In real mode, I read/write a disk via int 13h, but in protected mode, we can only access it by io, of cource I can enum all the storage devices and check out which is the disk I boot from.

However, I would like to have a easier way to config out the io port or PCI bus&device$fuction number of the disk in real mode, so that after I enter protected mode, I can access it directly by it.

Author:  Octocontrabass [ Tue Dec 26, 2017 6:12 pm ]
Post subject:  Re: how to get device io port or PCI numbers

If the BIOS supports it, you can find that information using INT 0x13 AH=0x48. Here's a link to the specification.

If the BIOS doesn't support it, you have to enumerate all of the storage devices to find the boot disk.

Author:  zq [ Wed Dec 27, 2017 6:14 am ]
Post subject:  Re: how to get device io port or PCI numbers

Octocontrabass wrote:
If the BIOS supports it, you can find that information using INT 0x13 AH=0x48. Here's a link to the specification.

If the BIOS doesn't support it, you have to enumerate all of the storage devices to find the boot disk.


Thanks for your help, I tried with qemu and unfourtuantly it does not support EDD, maybe I need to deal with the enumeration.

Author:  Brendan [ Wed Dec 27, 2017 7:57 pm ]
Post subject:  Re: how to get device io port or PCI numbers

Hi,

zq wrote:
Octocontrabass wrote:
If the BIOS doesn't support it, you have to enumerate all of the storage devices to find the boot disk.


Thanks for your help, I tried with qemu and unfourtuantly it does not support EDD, maybe I need to deal with the enumeration.

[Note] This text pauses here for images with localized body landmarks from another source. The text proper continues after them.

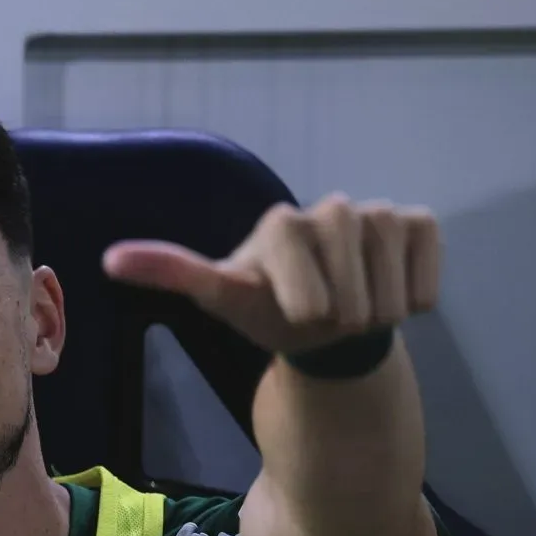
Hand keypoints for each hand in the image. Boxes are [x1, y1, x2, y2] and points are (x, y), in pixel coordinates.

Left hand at [103, 193, 441, 356]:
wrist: (325, 328)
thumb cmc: (269, 310)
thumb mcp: (222, 297)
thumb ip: (174, 273)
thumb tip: (109, 259)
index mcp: (280, 222)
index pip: (297, 254)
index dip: (301, 297)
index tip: (298, 314)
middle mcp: (331, 207)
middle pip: (348, 276)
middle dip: (339, 313)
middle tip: (326, 318)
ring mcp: (379, 212)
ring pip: (389, 282)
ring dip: (376, 312)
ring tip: (354, 310)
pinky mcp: (420, 224)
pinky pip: (427, 271)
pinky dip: (414, 298)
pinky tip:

In this case there's multiple scenarios where it's impossible for the OS to figure out what it booted from.

For a simple example, assume the user has eight USB flash devices plugged into a USB hub where all of the flash devices are identical clones and have a "write protect" switch set.

For a more bizarre example (that you can expect to fail even if EDD is fully supported), imagine if the user boots a hard disk image from network using Syslinux MEMDISK (which downloads a disk image into RAM, then hooks "int 0x13" to make the RAM look like an actual disk).


Cheers,

Brendan

Author:  BrightLight [ Fri Jan 05, 2018 3:50 am ]
Post subject:  Re: how to get device io port or PCI numbers

Just to give a more complete answer, there are mainly two ways of detecting the boot drive. First, you can have a kernel parameter that instructs it which drive to use. Or next, you can scan for all devices and search for boot files or other "magic" combinations that mark your boot device.

Scanning for all devices is not that hard. One way or another, you will have to detect all drives anyway. So you can scan the PCI bus for IDE/AHCI controllers, and then scan each IDE/AHCI controller for ATA/SATA/ATAPI/SATAPI devices. The same goes for the USB; you'd find USB controllers, scan each controller for USB hubs, and scan each USB hub for mass storage devices.

For Syslinux Memdisk, you're sure that if it exists, it is already the boot device. To detect Syslinux Memdisk (as I do in my code), you use BIOS INT 0x13 function 0x48 to get drive size. Then use the BIOS E820 memory map, and scan for a memory range that is the same size as the boot device, and is marked as "reserved." The start of that memory area represents the start of the memory-mapped disk. This works for Syslinux 4.07 at least, I haven't tried other versions, but probably works too.